Look Who’s Talking II

Look Who’s Talking II

While the Canadian press snoozed through an excellent opportunity to confront his Lordship Monday eve, Men’s Vogue arrived on local shelves complete with a cover line that reads, “Exclusive interview inside the trial of Conrad Black: ‘I’ll survive it all.’” Flipping to page 150, we find an eight-page feature by Nicholas Stein (a recently repatriated Torontonian who’s spent the better part of his journalistic career in NYC) that incorporates a 1,400-word e-mail Black sent to Stein following the trial. In the article, Stein describes Black’s correspondence as “written in the bombastic, abstruse style for which he is famous” and “[displaying] the fierce intellect responsible for his extraordinary rise—but also [suggesting] the qualities responsible for his sudden, devastating fall.”
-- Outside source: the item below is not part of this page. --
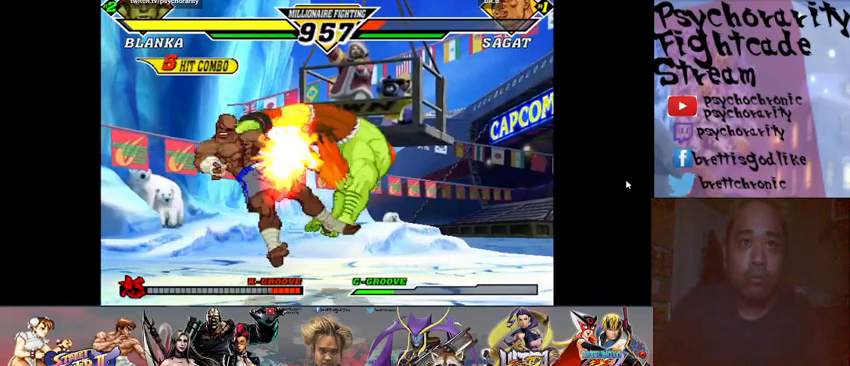
{"buttons": ["SQUARE", "TRIANGLE", "R1"], "events": [[400, "TRIANGLE", "down"], [433, "TRIANGLE", "up"], [500, "R1", "down"], [500, "SQUARE", "down"], [500, "TRIANGLE", "down"]]}
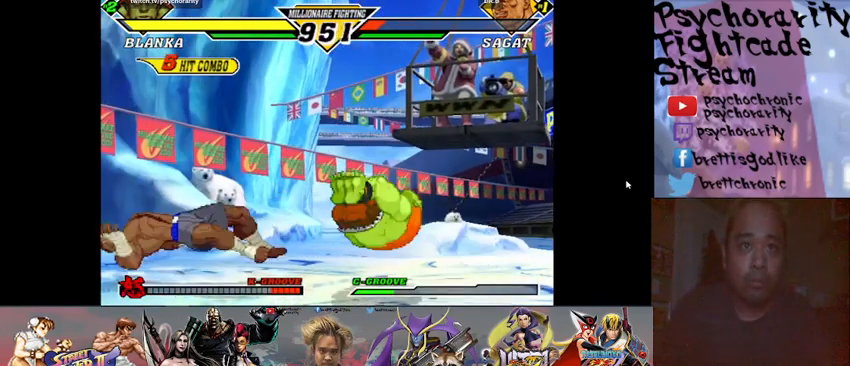
{"buttons": ["SQUARE", "TRIANGLE", "R1"], "events": [[33, "R1", "up"], [33, "SQUARE", "up"], [33, "TRIANGLE", "up"], [100, "R1", "down"], [100, "SQUARE", "down"], [100, "TRIANGLE", "down"], [133, "R1", "up"], [133, "SQUARE", "up"], [133, "TRIANGLE", "up"], [200, "R1", "down"], [200, "SQUARE", "down"], [200, "TRIANGLE", "down"], [233, "R1", "up"], [233, "SQUARE", "up"], [233, "TRIANGLE", "up"], [300, "R1", "down"], [300, "SQUARE", "down"], [300, "TRIANGLE", "down"], [333, "R1", "up"], [333, "SQUARE", "up"], [333, "TRIANGLE", "up"], [400, "R1", "down"], [400, "SQUARE", "down"], [400, "TRIANGLE", "down"], [433, "R1", "up"], [433, "TRIANGLE", "up"], [467, "SQUARE", "up"], [500, "R1", "down"], [500, "SQUARE", "down"], [500, "TRIANGLE", "down"]]}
While there’s much here the seasoned observer already knows—Black feels he’s the victim of an unjust trial and conviction, America’s justice system is pursuing a “substitute for a wealth-redistribution policy” through the “pursuit of prominent well-off people,” he still hopes for a complete acquittal and “on a worst case not a severe sentence”—a couple of things surprised me. First there’s Black’s relative equanimity regarding the three stooges of the audit committee: “None of them would have wished to lie, but all appeared with an official rod on their backs, immunity or a plea bargain.” And second, there’s Black’s confirmation that testifying on his own behalf was a lousy idea best avoided: “My testifying would have opened the trial up to a much wider range of questions, which I could have dealt with, but it would have made the trial longer and more complicated.” In other words, “I couldn’t trust the jury not to convict me on more than they did, had they heard from the horse’s mouth.”
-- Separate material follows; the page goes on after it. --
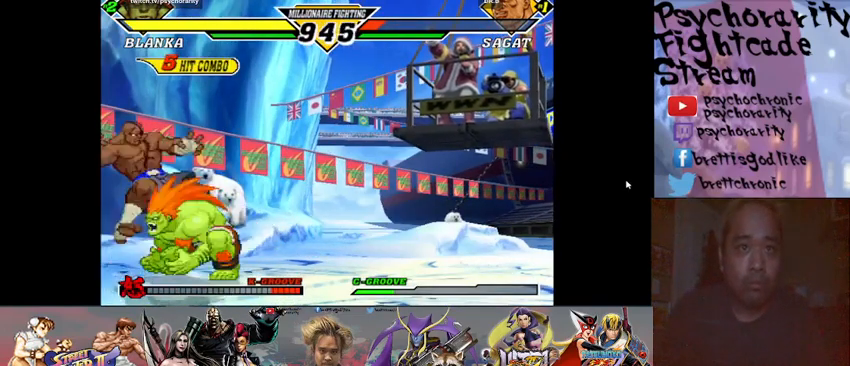
{"buttons": [], "events": [[67, "R1", "up"], [67, "SQUARE", "up"], [67, "TRIANGLE", "up"], [100, "R1", "down"], [100, "SQUARE", "down"], [133, "TRIANGLE", "down"], [167, "R1", "up"], [167, "SQUARE", "up"], [167, "TRIANGLE", "up"], [233, "R1", "down"], [233, "SQUARE", "down"], [233, "TRIANGLE", "down"], [267, "R1", "up"], [267, "SQUARE", "up"], [267, "TRIANGLE", "up"], [333, "R1", "down"], [333, "SQUARE", "down"], [333, "TRIANGLE", "down"], [367, "R1", "up"], [367, "SQUARE", "up"], [367, "TRIANGLE", "up"], [433, "R1", "down"], [433, "SQUARE", "down"], [433, "TRIANGLE", "down"], [467, "TRIANGLE", "up"], [500, "R1", "up"], [500, "SQUARE", "up"]]}
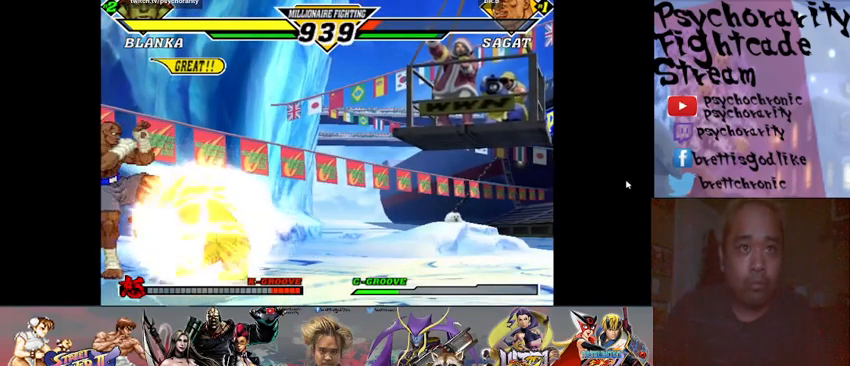
{"buttons": [], "events": [[33, "R1", "down"], [33, "SQUARE", "down"], [33, "TRIANGLE", "down"], [100, "R1", "up"], [100, "SQUARE", "up"], [100, "TRIANGLE", "up"]]}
And speaking of which, our old friend, juror Jean Kelly, makes a cameo appearance suggesting that she and two others held the jury’s feet to the fire to ensure that they convicted on the evidence. “I don’t think anyone realizes how close Black came to being found guilty on everything.” All in all a worthwhile read that points to some hard realities coming Black’s way 40-odd days hence.